Copy out, word for word, the records from the line containing "Document page, 1654x931 pixels." through the line containing "title Low delay", including both of those lines.

▶ Collection entries:
__________
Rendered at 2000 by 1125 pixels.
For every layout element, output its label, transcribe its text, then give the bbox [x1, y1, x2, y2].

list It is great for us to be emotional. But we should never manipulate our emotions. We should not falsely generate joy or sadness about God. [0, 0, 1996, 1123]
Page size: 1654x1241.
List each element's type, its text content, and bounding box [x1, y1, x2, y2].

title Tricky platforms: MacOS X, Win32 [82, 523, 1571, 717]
__________
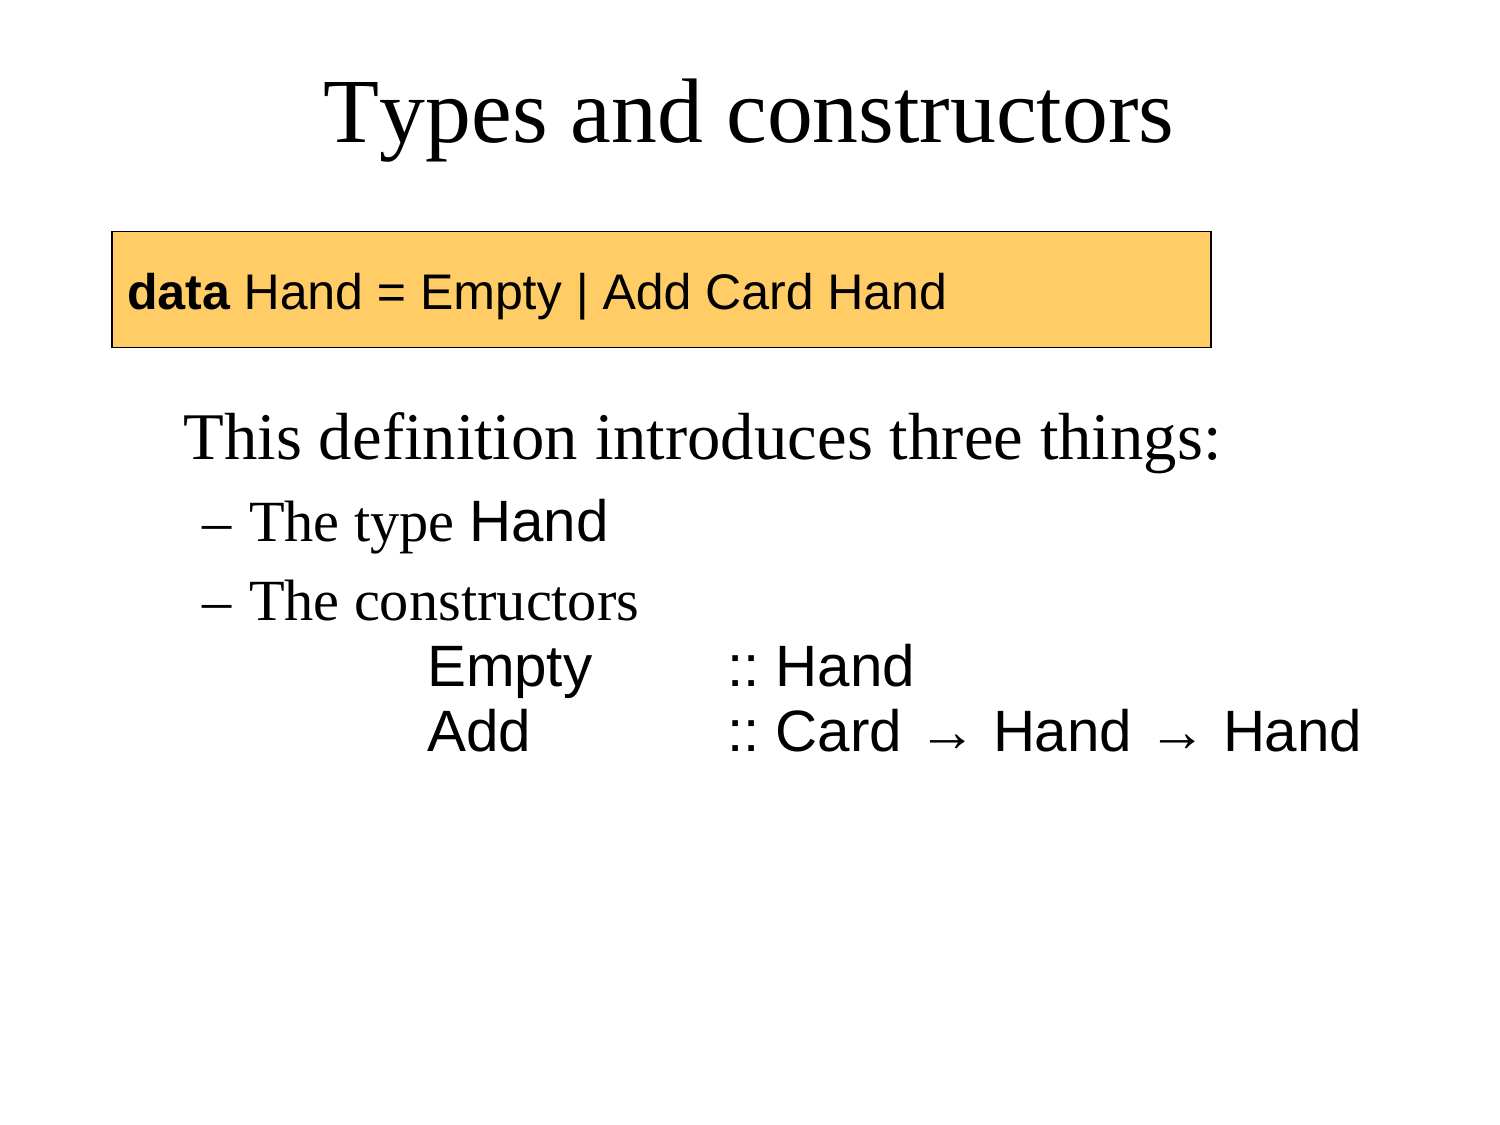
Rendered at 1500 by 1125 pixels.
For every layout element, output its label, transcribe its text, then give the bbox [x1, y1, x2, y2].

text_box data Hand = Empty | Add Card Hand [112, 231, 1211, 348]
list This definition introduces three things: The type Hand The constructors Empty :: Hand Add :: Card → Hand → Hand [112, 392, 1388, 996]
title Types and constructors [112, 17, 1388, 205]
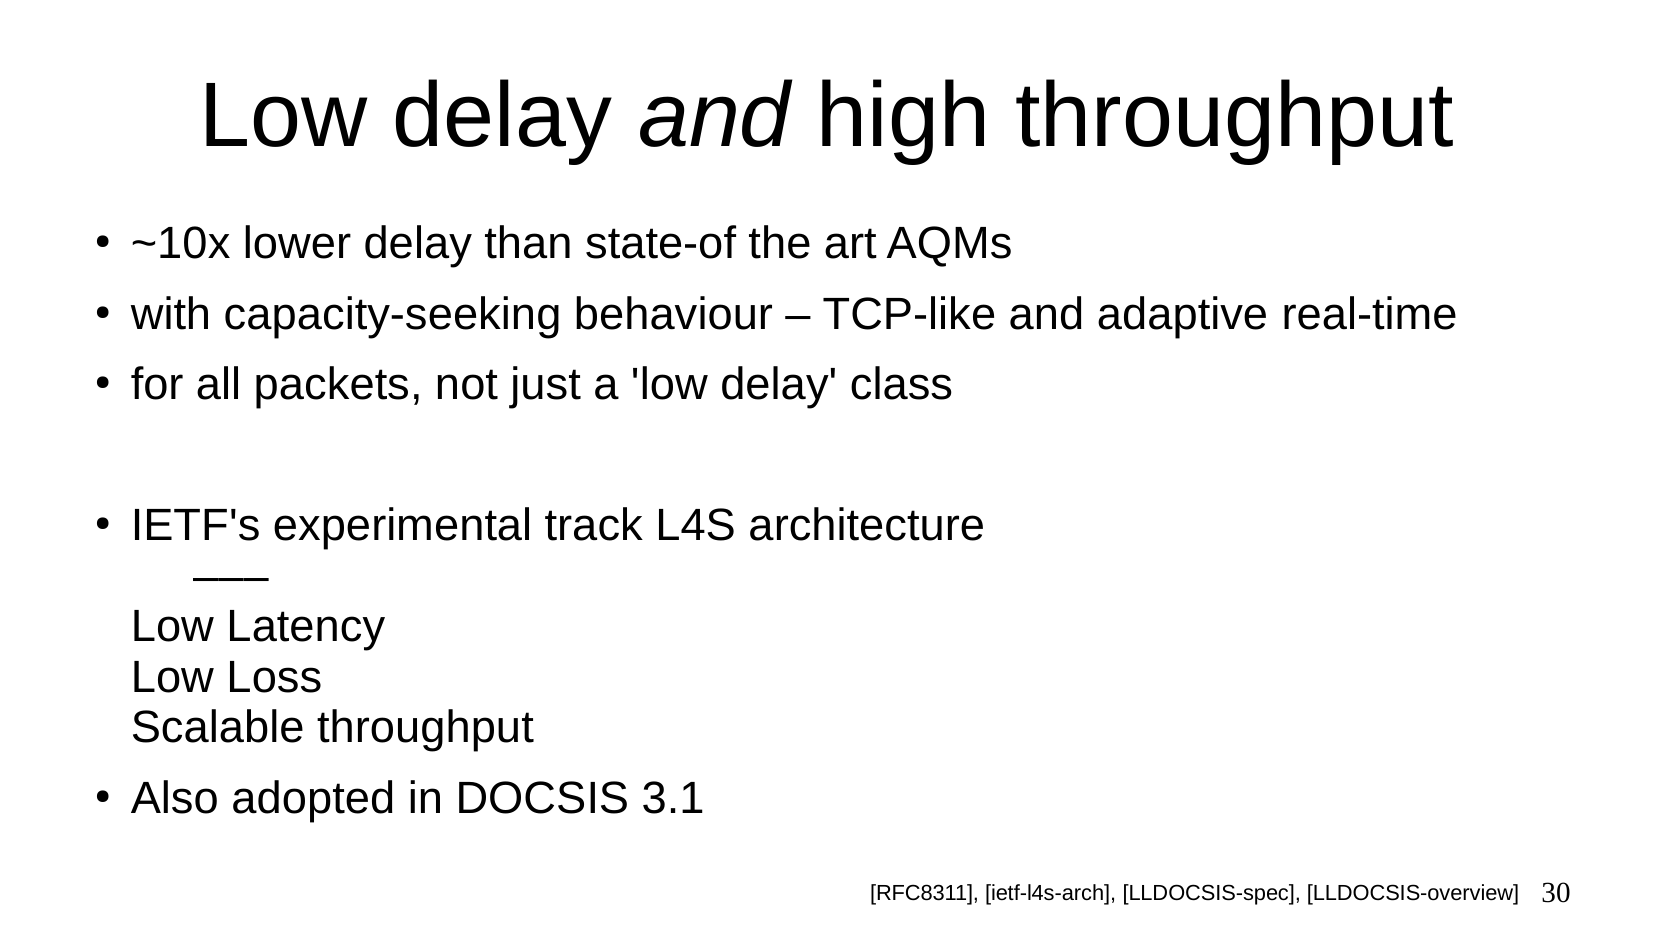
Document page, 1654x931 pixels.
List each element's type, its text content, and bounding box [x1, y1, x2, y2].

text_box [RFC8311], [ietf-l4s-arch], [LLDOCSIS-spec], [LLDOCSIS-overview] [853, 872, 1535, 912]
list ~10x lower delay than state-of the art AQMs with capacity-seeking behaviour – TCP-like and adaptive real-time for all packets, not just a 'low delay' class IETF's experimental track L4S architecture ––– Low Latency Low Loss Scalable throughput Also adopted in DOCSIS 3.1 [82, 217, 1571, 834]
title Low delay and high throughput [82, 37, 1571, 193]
__________
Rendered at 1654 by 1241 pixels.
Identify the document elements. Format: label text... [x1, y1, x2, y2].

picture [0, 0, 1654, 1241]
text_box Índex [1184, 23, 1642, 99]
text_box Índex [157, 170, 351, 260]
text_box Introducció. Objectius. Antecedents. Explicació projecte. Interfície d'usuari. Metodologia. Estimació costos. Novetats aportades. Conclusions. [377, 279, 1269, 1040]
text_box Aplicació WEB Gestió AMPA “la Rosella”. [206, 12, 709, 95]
__________
▶ Exercise solution:
Document page, 1654x931 pixels.
List each element's type, its text content, and bounding box [x1, y1, x2, y2].

text_box [RFC8311], [ietf-l4s-arch], [LLDOCSIS-spec], [LLDOCSIS-overview] [853, 872, 1535, 912]
list ~10x lower delay than state-of the art AQMs with capacity-seeking behaviour – TCP-like and adaptive real-time for all packets, not just a 'low delay' class IETF's experimental track L4S architecture ––– Low Latency Low Loss Scalable throughput Also adopted in DOCSIS 3.1 [82, 217, 1571, 834]
title Low delay and high throughput [82, 37, 1571, 193]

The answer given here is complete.